“No Coal” Goal
Article audio sponsored by The John Birch Society

Nature, a weekly science journal, has dedicated a part of its April 30 issue to the task of convincing the media, scientists, and educators, and ultimately the public at large, that allowing any burning of fossil fuels is not safe and will lead to an increase in temperature of 2 degrees Centigrade. The BBC online carried news of the journal’s contents.

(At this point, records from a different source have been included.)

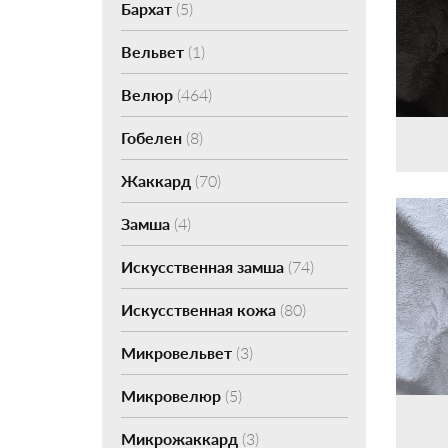
Бархат
(5)
Вельвет
(1)
Велюр
(464)
Гобелен
(8)
Жаккард
(70)
Замша
(4)
Искусственная замша
(74)
Искусственная кожа
(80)
Микровельвет
(3)
Микровелюр
(5)
Микрожаккард
(3)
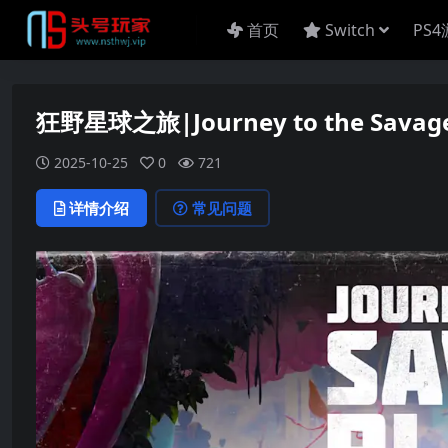
首页
Switch
PS
狂野星球之旅|Journey to the Savag
2025-10-25
0
721
详情介绍
常见问题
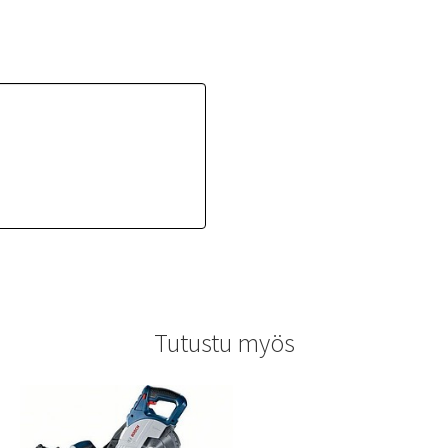
Tutustu myös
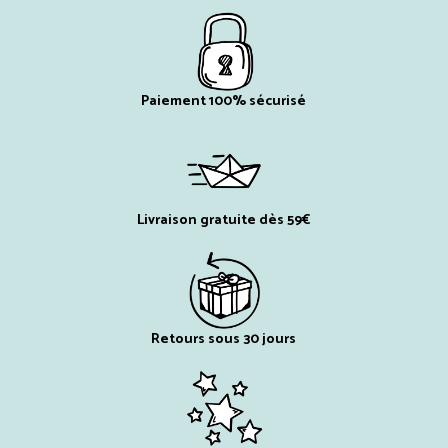
Paiement 100% sécurisé
Livraison gratuite dès 59€
Retours sous 30 jours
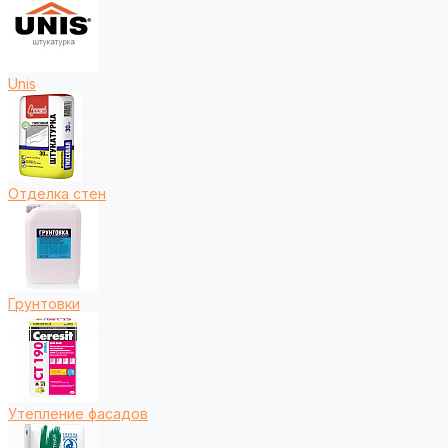
Unis
Отделка стен
Грунтовки
Утепление фасадов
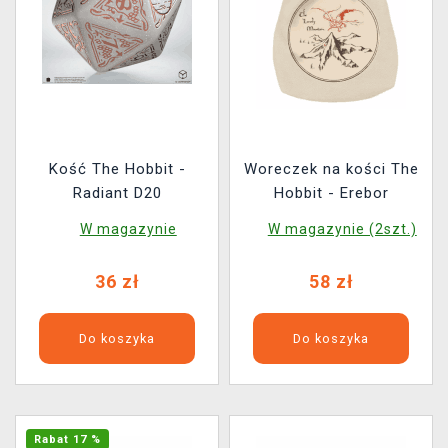
Kość The Hobbit -
Woreczek na kości The
Radiant D20
Hobbit - Erebor
W magazynie
W magazynie (2szt.)
36 zł
58 zł
Do koszyka
Do koszyka
Rabat 17 %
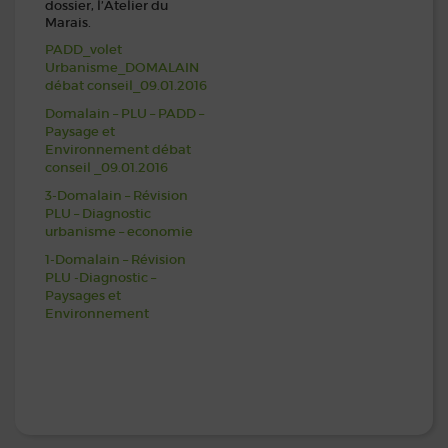
dossier, l’Atelier du
Marais.
PADD_volet
Urbanisme_DOMALAIN
débat conseil_09.01.2016
Domalain – PLU – PADD –
Paysage et
Environnement débat
conseil _09.01.2016
3-Domalain – Révision
PLU – Diagnostic
urbanisme – economie
1-Domalain – Révision
PLU -Diagnostic –
Paysages et
Environnement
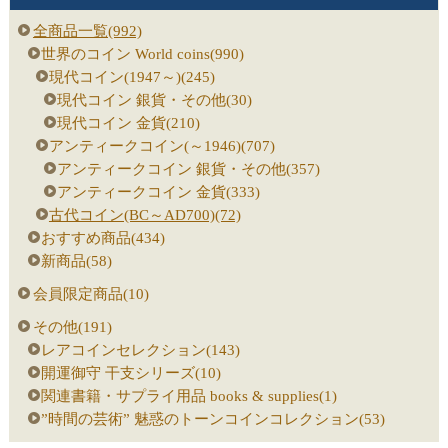
全商品一覧(992)
世界のコイン World coins(990)
現代コイン(1947～)(245)
現代コイン 銀貨・その他(30)
現代コイン 金貨(210)
アンティークコイン(～1946)(707)
アンティークコイン 銀貨・その他(357)
アンティークコイン 金貨(333)
古代コイン(BC～AD700)(72)
おすすめ商品(434)
新商品(58)
会員限定商品(10)
その他(191)
レアコインセレクション(143)
開運御守 干支シリーズ(10)
関連書籍・サプライ用品 books & supplies(1)
”時間の芸術” 魅惑のトーンコインコレクション(53)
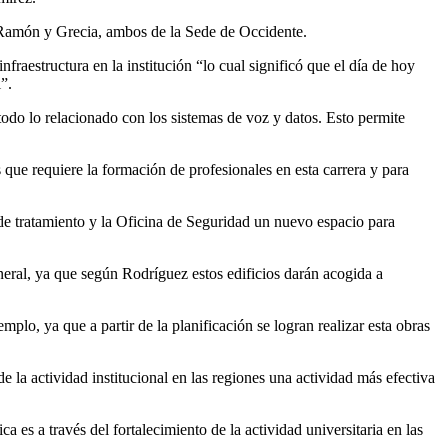
an Ramón y Grecia, ambos de la Sede de Occidente.
aestructura en la institución “lo cual significó que el día de hoy
”.
 todo lo relacionado con los sistemas de voz y datos. Esto permite
s que requiere la formación de profesionales en esta carrera y para
a de tratamiento y la Oficina de Seguridad un nuevo espacio para
eral, ya que según Rodríguez estos edificios darán acogida a
lo, ya que a partir de la planificación se logran realizar esta obras
e la actividad institucional en las regiones una actividad más efectiva
 es a través del fortalecimiento de la actividad universitaria en las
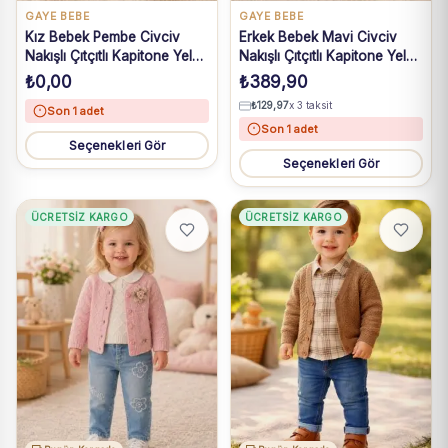
GAYE BEBE
GAYE BEBE
Kız Bebek Pembe Civciv
Erkek Bebek Mavi Civciv
Nakışlı Çıtçıtlı Kapitone Yelek
Nakışlı Çıtçıtlı Kapitone Yelek
1-9 Ay
0-9 Ay
₺
0,00
₺
389,90
₺
129,97
x 3 taksit
Son 1 adet
Son 1 adet
Seçenekleri Gör
Seçenekleri Gör
ÜCRETSIZ KARGO
ÜCRETSIZ KARGO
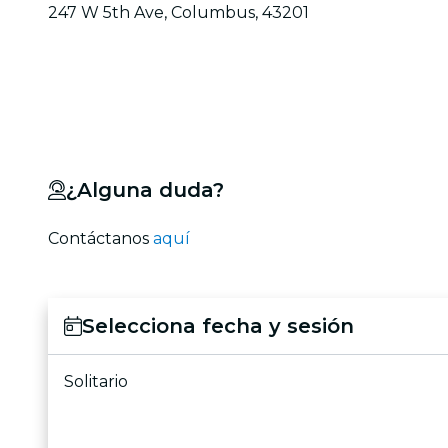
247 W 5th Ave, Columbus, 43201
¿Alguna duda?
Contáctanos
aquí
Selecciona fecha y sesión
Solitario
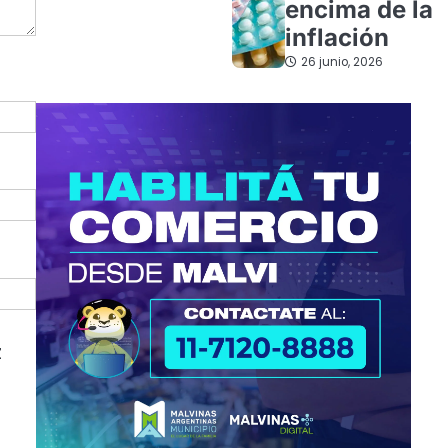
encima de la
inflación
26 junio, 2026
z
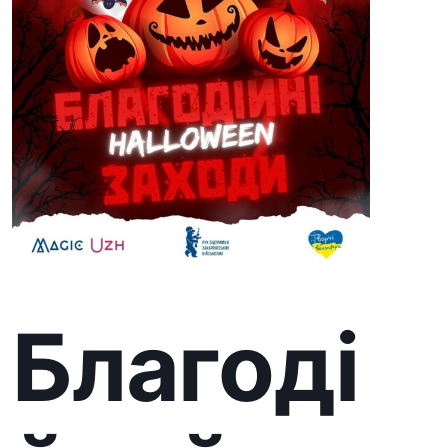
Благоді
йний
ярмаро
к до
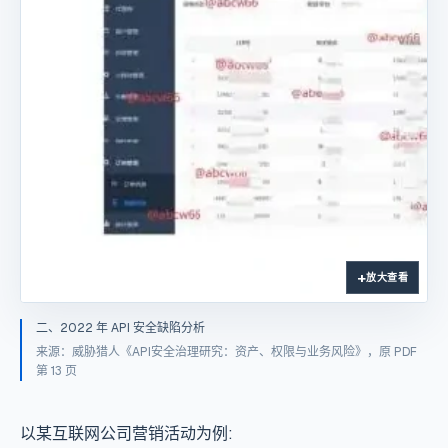
放大查看
二、2022 年 API 安全缺陷分析
来源：威胁猎人《API安全治理研究：资产、权限与业务风险》，原 PDF
第 13 页
以某互联网公司营销活动为例:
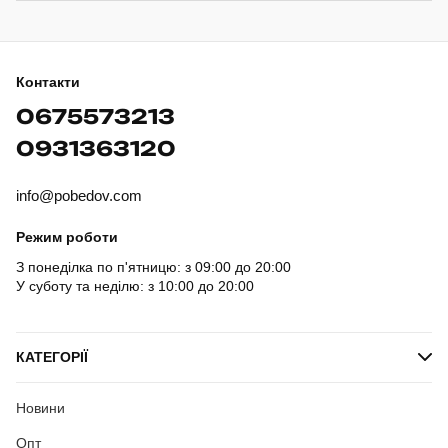
Контакти
0675573213
0931363120
info@pobedov.com
Режим роботи
З понеділка по п'ятницю: з 09:00 до 20:00
У суботу та неділю: з 10:00 до 20:00
КАТЕГОРІЇ
Новини
Опт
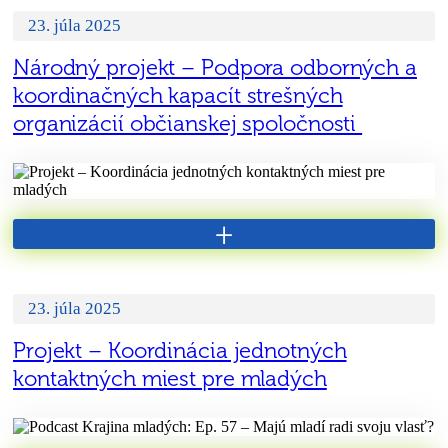
23. júla 2025
Národný projekt – Podpora odborných a
koordinačných kapacít strešných
organizácií občianskej spoločnosti
+
23. júla 2025
Projekt – Koordinácia jednotných
kontaktných miest pre mladých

The journal’s feature article, “Climate Crunch: A burden beyond bearing,” claims that reducing global emissions of carbon dioxide in half by 2050 will do little to ameliorate man-made global warming. Malte Mainschausen from the Postsdam Institute for Climate Change Impact Research said, “Only a fast switch away from fossil fuels will give us a reasonable chance to avoid considerable warming. If we continue burning fossil fuels as we do, we will have exhausted the carbon budget in merely 20 years, and global warming will go well beyond 2°C.”

Nature seems to view Mainschausen’s claims as a given, even though they are based on computer modeling, which has admitted inherent uncertainties.

In order to achieve the policy goal of phasing out net carbon emissions, Mainschausen wants to limit humanity’s total output of CO2 by only allowing the burning of one-quarter of the world’s fossil fuel reserves — oil and gas — but not coal unless its emissions can be captured.

This suggestion has been seconded by Myles Allen from the University Oxford Atmospheric, Oceanic and Planetary Physics Department. Allen believes that setting overall limits as opposed to yearly limits makes better economic and political sense.

Another essay in the journal delves into the “worst-case” scenarios of a 2°C rise in temperature, while a book review on Nicholas Stern’s (former chief economist of both the European Bank for Reconstruction and Development and the World Bank) A Blueprint for a Safer Planet: How to Manage Climate Change and Create a New Era of Progress and Prosperity, suspends common sense by claiming that limiting the use of fossil fuels would actually benefit capitalism and economic development.

The global-warming alarmists will most likely continue their media blitz, with a significant increase in activity as December approaches.